In [1]:

    
from sympy import *
init_printing(use_latex='mathjax')
x, y, z = symbols('x,y,z')
r, theta = symbols('r,theta', positive=True)

Matrices

The SymPy Matrix object helps us with small problems in linear algebra.



In [2]:

    
rot = Matrix([[r*cos(theta), -r*sin(theta)],
              [r*sin(theta),  r*cos(theta)]])
rot









    Out[2]:





$$\left[\begin{matrix}r \cos{\left (\theta \right )} & - r \sin{\left (\theta \right )}\\r \sin{\left (\theta \right )} & r \cos{\left (\theta \right )}\end{matrix}\right]$$

Standard methods



In [4]:

    
rot.det()









    Out[4]:





$$r^{2} \sin^{2}{\left (\theta \right )} + r^{2} \cos^{2}{\left (\theta \right )}$$



In [5]:

    
rot.inv()









    Out[5]:





$$\left[\begin{matrix}- \frac{\sin^{2}{\left (\theta \right )}}{r \cos{\left (\theta \right )}} + \frac{1}{r \cos{\left (\theta \right )}} & \frac{1}{r} \sin{\left (\theta \right )}\\- \frac{1}{r} \sin{\left (\theta \right )} & \frac{1}{r} \cos{\left (\theta \right )}\end{matrix}\right]$$



In [6]:

    
rot.singular_values()









    Out[6]:





$$\left [ r, \quad r\right ]$$

Exercise

Find the inverse of the following Matrix:

$$ \left[\begin{matrix}1 & x\\y & 1\end{matrix}\right] $$



In [7]:

    
# Create a matrix and use the `inv` method to find the inverse

Operators

The standard SymPy operators work on matrices.



In [8]:

    
rot * 2









    Out[8]:





$$\left[\begin{matrix}2 r \cos{\left (\theta \right )} & - 2 r \sin{\left (\theta \right )}\\2 r \sin{\left (\theta \right )} & 2 r \cos{\left (\theta \right )}\end{matrix}\right]$$



In [9]:

    
rot * rot









    Out[9]:





$$\left[\begin{matrix}- r^{2} \sin^{2}{\left (\theta \right )} + r^{2} \cos^{2}{\left (\theta \right )} & - 2 r^{2} \sin{\left (\theta \right )} \cos{\left (\theta \right )}\\2 r^{2} \sin{\left (\theta \right )} \cos{\left (\theta \right )} & - r^{2} \sin^{2}{\left (\theta \right )} + r^{2} \cos^{2}{\left (\theta \right )}\end{matrix}\right]$$



In [10]:

    
v = Matrix([[x], [y]])
v









    Out[10]:





$$\left[\begin{matrix}x\\y\end{matrix}\right]$$



In [11]:

    
rot * v









    Out[11]:





$$\left[\begin{matrix}r x \cos{\left (\theta \right )} - r y \sin{\left (\theta \right )}\\r x \sin{\left (\theta \right )} + r y \cos{\left (\theta \right )}\end{matrix}\right]$$

Exercise

In the last exercise you found the inverse of the following matrix



In [12]:

    
M = Matrix([[1, x], [y, 1]])
M









    Out[12]:





$$\left[\begin{matrix}1 & x\\y & 1\end{matrix}\right]$$



In [13]:

    
M.inv()









    Out[13]:





$$\left[\begin{matrix}\frac{x y}{- x y + 1} + 1 & - \frac{x}{- x y + 1}\\- \frac{y}{- x y + 1} & \frac{1}{- x y + 1}\end{matrix}\right]$$

Now verify that this is the true inverse by multiplying the matrix times its inverse.
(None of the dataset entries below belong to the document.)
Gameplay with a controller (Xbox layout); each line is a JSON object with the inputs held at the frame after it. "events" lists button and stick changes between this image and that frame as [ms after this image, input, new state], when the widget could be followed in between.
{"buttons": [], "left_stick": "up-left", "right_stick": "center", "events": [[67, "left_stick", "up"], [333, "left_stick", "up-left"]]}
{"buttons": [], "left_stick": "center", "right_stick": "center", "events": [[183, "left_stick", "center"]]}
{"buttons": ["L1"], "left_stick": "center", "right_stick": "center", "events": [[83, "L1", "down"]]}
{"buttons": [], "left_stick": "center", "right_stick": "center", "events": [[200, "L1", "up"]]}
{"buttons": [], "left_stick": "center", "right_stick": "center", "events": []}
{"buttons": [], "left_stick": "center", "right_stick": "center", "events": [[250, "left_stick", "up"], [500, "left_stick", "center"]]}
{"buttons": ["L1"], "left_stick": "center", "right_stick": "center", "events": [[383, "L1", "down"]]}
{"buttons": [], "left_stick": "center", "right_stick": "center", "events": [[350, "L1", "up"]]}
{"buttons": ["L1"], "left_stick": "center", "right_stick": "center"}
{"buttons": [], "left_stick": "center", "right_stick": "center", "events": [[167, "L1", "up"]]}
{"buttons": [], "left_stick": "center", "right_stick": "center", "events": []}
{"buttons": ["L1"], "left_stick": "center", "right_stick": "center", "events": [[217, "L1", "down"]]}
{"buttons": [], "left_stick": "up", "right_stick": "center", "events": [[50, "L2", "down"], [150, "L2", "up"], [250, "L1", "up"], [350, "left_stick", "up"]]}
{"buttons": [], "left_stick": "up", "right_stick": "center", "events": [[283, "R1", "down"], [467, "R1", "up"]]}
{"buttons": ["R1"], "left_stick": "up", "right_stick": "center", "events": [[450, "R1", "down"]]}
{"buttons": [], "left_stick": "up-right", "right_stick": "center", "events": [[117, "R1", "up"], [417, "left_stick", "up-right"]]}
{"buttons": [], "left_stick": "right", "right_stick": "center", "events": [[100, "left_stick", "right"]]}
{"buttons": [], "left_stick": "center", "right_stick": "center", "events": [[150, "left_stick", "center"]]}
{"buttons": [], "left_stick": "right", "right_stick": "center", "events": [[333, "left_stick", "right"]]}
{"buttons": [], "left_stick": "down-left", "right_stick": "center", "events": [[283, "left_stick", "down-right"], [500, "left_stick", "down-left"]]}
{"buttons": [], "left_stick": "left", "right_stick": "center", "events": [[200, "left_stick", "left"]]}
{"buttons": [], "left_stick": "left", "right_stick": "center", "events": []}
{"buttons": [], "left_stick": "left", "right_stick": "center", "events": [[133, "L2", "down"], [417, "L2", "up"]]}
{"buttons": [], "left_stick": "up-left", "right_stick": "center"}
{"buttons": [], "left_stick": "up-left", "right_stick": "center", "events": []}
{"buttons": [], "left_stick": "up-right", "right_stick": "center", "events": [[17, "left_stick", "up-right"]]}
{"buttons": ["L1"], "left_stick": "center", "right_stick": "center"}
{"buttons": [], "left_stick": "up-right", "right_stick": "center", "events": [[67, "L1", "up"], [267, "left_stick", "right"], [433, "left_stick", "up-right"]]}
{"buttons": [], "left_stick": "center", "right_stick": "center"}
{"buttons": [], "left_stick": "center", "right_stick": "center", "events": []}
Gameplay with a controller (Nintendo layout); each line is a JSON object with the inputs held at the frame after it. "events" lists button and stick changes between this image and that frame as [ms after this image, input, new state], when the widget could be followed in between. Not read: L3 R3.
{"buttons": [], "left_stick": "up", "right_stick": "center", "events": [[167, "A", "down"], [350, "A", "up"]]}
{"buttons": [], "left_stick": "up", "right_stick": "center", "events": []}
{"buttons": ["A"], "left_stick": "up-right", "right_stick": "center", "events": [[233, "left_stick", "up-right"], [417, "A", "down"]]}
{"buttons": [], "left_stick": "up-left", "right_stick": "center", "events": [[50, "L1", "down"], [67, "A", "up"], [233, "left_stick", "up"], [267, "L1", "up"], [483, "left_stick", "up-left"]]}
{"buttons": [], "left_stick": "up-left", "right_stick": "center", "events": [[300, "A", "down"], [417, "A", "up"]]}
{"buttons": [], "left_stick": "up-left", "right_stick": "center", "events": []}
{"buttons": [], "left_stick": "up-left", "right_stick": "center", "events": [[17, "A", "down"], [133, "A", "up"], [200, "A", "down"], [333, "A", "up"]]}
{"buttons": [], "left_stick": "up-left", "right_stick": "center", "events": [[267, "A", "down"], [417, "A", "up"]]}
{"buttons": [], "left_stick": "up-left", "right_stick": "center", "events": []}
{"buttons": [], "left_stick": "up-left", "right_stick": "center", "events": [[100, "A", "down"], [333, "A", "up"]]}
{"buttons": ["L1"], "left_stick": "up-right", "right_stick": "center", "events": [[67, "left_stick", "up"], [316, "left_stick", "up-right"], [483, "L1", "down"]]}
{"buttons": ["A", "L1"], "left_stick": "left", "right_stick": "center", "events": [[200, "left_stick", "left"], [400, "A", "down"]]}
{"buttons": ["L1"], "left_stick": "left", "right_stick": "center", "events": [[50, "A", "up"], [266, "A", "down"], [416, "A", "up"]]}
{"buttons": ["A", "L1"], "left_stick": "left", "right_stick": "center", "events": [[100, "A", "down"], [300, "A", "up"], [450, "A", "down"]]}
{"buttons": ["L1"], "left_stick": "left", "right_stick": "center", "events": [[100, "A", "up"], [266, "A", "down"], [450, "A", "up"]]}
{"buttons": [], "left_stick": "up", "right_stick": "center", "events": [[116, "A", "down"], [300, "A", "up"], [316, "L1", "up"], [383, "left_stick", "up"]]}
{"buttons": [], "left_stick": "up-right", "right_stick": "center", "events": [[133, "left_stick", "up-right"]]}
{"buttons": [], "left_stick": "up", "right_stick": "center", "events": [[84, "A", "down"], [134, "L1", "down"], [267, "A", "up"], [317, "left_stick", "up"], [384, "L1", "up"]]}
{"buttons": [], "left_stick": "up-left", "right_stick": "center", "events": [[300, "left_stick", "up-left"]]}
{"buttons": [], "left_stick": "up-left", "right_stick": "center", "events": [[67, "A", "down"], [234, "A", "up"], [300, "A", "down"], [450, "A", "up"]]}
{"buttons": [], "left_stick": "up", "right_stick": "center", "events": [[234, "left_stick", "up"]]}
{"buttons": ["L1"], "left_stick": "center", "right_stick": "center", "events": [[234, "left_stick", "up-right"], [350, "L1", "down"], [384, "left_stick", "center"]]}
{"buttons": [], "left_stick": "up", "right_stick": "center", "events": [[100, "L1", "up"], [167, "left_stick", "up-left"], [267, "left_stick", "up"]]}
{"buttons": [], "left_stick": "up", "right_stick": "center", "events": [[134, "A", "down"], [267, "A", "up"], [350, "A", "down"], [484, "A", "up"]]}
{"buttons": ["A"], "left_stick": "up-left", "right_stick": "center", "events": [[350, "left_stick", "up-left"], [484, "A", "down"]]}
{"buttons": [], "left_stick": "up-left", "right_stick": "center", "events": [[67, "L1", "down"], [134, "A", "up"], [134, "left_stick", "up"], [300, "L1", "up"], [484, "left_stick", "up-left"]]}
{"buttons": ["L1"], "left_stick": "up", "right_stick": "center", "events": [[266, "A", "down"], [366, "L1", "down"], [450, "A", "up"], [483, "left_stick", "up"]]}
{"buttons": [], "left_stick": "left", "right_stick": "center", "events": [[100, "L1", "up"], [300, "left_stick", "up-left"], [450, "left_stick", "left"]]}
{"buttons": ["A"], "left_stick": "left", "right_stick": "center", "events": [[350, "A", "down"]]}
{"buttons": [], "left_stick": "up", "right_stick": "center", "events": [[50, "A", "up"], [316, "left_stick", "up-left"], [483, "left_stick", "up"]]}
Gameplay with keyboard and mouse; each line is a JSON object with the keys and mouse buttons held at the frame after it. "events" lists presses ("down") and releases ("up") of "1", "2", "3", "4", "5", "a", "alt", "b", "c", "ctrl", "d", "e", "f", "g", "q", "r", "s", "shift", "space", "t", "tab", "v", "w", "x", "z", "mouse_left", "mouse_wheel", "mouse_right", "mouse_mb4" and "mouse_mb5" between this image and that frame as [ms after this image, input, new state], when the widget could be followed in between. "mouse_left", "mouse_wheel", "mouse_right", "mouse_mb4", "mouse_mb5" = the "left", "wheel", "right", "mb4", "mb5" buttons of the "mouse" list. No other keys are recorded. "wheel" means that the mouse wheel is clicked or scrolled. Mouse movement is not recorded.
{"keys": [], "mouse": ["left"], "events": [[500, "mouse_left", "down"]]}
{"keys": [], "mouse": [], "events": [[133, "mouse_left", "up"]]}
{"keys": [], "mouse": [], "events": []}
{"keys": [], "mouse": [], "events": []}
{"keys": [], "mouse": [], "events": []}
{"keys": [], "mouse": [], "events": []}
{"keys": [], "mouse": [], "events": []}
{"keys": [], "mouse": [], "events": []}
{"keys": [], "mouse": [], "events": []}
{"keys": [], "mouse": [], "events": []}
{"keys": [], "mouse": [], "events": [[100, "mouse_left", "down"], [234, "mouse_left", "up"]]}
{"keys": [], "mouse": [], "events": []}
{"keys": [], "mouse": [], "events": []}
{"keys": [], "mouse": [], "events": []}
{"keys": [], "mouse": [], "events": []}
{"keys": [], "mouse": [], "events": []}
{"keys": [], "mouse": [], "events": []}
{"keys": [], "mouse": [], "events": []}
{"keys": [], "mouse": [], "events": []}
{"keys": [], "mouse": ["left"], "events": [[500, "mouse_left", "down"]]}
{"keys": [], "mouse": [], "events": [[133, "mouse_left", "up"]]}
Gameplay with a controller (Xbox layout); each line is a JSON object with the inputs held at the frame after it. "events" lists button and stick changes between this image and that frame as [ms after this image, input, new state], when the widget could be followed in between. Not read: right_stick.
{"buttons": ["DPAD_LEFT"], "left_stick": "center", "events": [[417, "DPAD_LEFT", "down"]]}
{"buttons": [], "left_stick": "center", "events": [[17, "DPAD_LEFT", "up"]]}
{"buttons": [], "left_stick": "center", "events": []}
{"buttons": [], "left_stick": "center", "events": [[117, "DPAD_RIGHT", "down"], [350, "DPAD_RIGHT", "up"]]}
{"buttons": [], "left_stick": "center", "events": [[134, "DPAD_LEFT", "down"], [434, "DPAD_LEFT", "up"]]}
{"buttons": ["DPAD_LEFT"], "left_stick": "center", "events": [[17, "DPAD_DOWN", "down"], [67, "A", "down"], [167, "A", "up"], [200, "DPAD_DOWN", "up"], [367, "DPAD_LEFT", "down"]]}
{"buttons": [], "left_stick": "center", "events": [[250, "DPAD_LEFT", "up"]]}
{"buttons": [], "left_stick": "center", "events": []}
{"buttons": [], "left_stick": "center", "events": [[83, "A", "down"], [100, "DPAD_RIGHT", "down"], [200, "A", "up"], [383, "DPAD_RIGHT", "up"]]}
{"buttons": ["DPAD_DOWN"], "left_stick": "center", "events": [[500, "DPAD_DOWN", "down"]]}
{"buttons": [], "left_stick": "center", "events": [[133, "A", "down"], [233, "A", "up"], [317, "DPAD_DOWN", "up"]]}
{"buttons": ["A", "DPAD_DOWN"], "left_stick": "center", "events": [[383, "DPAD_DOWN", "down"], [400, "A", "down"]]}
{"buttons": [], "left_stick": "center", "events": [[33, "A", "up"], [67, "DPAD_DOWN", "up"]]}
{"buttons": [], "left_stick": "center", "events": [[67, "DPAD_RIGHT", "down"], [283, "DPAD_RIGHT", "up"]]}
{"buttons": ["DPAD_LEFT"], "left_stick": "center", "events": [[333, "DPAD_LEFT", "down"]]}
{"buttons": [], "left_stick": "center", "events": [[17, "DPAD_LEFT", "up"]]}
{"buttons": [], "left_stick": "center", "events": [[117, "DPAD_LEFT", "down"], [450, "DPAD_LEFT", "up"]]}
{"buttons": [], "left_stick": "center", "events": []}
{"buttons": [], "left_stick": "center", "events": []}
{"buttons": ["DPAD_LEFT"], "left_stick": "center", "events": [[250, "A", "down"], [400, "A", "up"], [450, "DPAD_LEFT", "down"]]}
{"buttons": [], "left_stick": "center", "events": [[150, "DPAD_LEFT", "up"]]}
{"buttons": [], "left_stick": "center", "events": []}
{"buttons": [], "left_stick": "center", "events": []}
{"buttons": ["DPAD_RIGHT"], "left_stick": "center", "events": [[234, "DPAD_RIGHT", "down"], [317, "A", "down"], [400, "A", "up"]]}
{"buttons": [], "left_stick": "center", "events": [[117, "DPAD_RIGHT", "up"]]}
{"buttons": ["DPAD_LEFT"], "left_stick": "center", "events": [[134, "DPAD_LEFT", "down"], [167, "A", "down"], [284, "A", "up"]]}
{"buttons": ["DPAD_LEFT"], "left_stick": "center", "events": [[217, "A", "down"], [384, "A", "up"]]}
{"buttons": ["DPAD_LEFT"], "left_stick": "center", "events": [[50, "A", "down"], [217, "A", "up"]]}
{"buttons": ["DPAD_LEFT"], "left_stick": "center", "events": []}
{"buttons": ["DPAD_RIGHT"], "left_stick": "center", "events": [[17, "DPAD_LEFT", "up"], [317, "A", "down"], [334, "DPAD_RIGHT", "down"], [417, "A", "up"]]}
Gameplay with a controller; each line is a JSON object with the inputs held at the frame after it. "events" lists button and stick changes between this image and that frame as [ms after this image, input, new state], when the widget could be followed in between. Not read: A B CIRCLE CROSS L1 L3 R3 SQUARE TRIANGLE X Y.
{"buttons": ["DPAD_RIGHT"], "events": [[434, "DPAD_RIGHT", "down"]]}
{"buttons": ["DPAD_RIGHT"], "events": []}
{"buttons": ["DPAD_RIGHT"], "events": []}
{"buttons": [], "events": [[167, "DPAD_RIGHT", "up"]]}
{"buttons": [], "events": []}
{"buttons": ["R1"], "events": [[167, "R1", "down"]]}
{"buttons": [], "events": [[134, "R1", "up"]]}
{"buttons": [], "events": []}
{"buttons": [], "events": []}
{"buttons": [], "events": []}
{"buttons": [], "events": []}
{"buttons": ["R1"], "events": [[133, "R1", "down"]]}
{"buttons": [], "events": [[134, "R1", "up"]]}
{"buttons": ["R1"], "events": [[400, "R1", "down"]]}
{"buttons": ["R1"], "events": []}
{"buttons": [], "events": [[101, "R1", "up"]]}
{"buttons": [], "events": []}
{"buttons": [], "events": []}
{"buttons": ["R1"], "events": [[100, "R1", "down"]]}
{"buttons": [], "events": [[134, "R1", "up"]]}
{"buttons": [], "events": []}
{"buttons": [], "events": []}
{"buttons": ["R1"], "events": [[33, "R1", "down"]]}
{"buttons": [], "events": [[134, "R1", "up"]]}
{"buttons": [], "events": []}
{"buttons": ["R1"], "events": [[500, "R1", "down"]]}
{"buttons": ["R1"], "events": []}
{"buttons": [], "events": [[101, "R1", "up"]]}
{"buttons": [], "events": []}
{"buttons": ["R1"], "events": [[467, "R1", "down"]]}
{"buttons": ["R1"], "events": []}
Do you get the identity matrix back?



In [14]:

    
# Multiply `M` by its inverse.  Do you get back the identity matrix?

Exercise

What are the eigenvectors and eigenvalues of M?



In [15]:

    
# Find the methods to compute eigenvectors and eigenvalues. Use these methods on `M`

NumPy-like Item access



In [14]:

    
rot[0, 0]









    Out[14]:





$$r \cos{\left (\theta \right )}$$



In [15]:

    
rot[:, 0]









    Out[15]:





$$\left[\begin{matrix}r \cos{\left (\theta \right )}\\r \sin{\left (\theta \right )}\end{matrix}\right]$$



In [17]:

    
rot[1, :]









    Out[17]:





$$\left[\begin{matrix}r \sin{\left (\theta \right )} & r \cos{\left (\theta \right )}\end{matrix}\right]$$

Mutation

We can change elements in the matrix.



In [18]:

    
rot[0, 0] += 1
rot









    Out[18]:





$$\left[\begin{matrix}r \cos{\left (\theta \right )} + 1 & - r \sin{\left (\theta \right )}\\r \sin{\left (\theta \right )} & r \cos{\left (\theta \right )}\end{matrix}\right]$$



In [19]:

    
simplify(rot.det())









    Out[19]:





$$r \left(r + \cos{\left (\theta \right )}\right)$$



In [20]:

    
rot.singular_values()









    Out[20]:





$$\left [ \sqrt{r^{2} + r \cos{\left (\theta \right )} + \frac{1}{2} \sqrt{4 r^{2} + 4 r \cos{\left (\theta \right )} + 1} + \frac{1}{2}}, \quad \sqrt{r^{2} + r \cos{\left (\theta \right )} - \frac{1}{2} \sqrt{4 r^{2} + 4 r \cos{\left (\theta \right )} + 1} + \frac{1}{2}}\right ]$$

Exercise

Play around with your matrix M, manipulating elements in a NumPy like way. Then try the various methods that we've talked about (or others). See what sort of answers you get.



In [21]:

    
# Play with matrices